For the first time, the Kehrein Center for the Arts is hosting the Chicago Jazz Philharmonic. The performance – which fuses jazz and classical music – will be at 4:30 p.m. Sunday, June 12, and tickets will be just $1.
This will be the group’s first concert in Austin. Usually, the Philharmonic performs downtown at the Auditorium Theater, with tickets costing $50.
The Philharmonic wants to tackle the “arts desert” by taking their music to the West Side, where performances are few and far between.
“We can’t just say it only happens for those who can afford it. It’s just not fair,” said Orbert Davis, who is co-founder and artistic director of the Philharmonic.
This isn’t the first time the Philharmonic has been in Austin. Its JazzAlive education program, managed by Jordan Mandela, has been at Leslie Lewis Elementary School since 2018 with a drum line program. And Moving Everest Charter School started a Music Discovery program in 2021.
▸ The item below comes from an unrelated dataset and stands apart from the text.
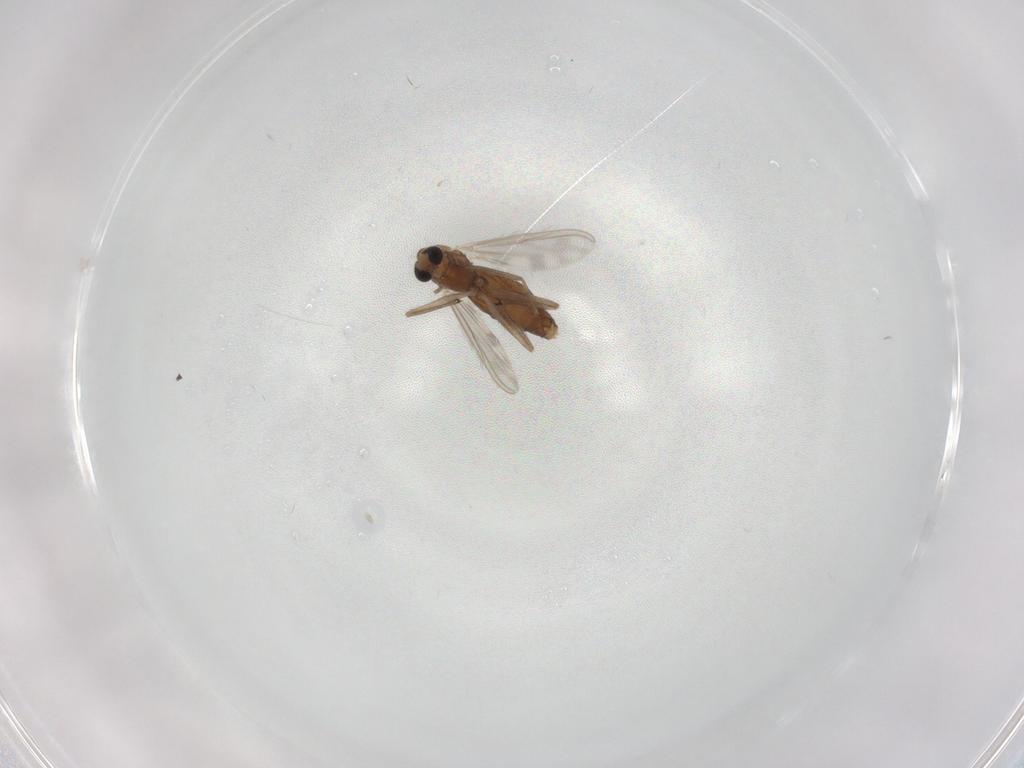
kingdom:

“We’ve made it more of a strategic plan to serve more schools on the West Side and to do more with our education programs there,” said Rhapsody Snyder, the Philharmonic’s executive director. “I think it makes sense that we also expand our performing arm there as well.”
During Sunday’s intermission, the Kehrein Center will host a panel discussion with Davis and West Side community leaders Vanessa Stokes and Reesheda Graham Washington.
Stokes, who serves on the Kehrein Center’s board of directors, said the pandemic has prompted “critical community conversations.”
“How do we move forward through a pandemic? Because everything’s different now. Like how we move, how we talk to each other, how we love each other,” Stokes said. “So, I think this is the perfect time to have conversations about being intentional because I think people are looking at how to communicate better.”
The playing of both classical and jazz music at Sunday’s concert is intentional – and something that doesn’t happen often.
“What we do when we bring it together, it changes the creative practice, it changes the dialogue. It also changes the individual, which changes lives,” Davis said. “This is something we’ve sort of stumbled on that from the musician, to the audience, to our students to their parents or their families.”
The Philharmonic will return for a second concert in September titled “Havana Blue.” The group’s third concert will kick off Black History Month in February with the performance of “DuSable to Obama: Chicago’s Black Metropolis.”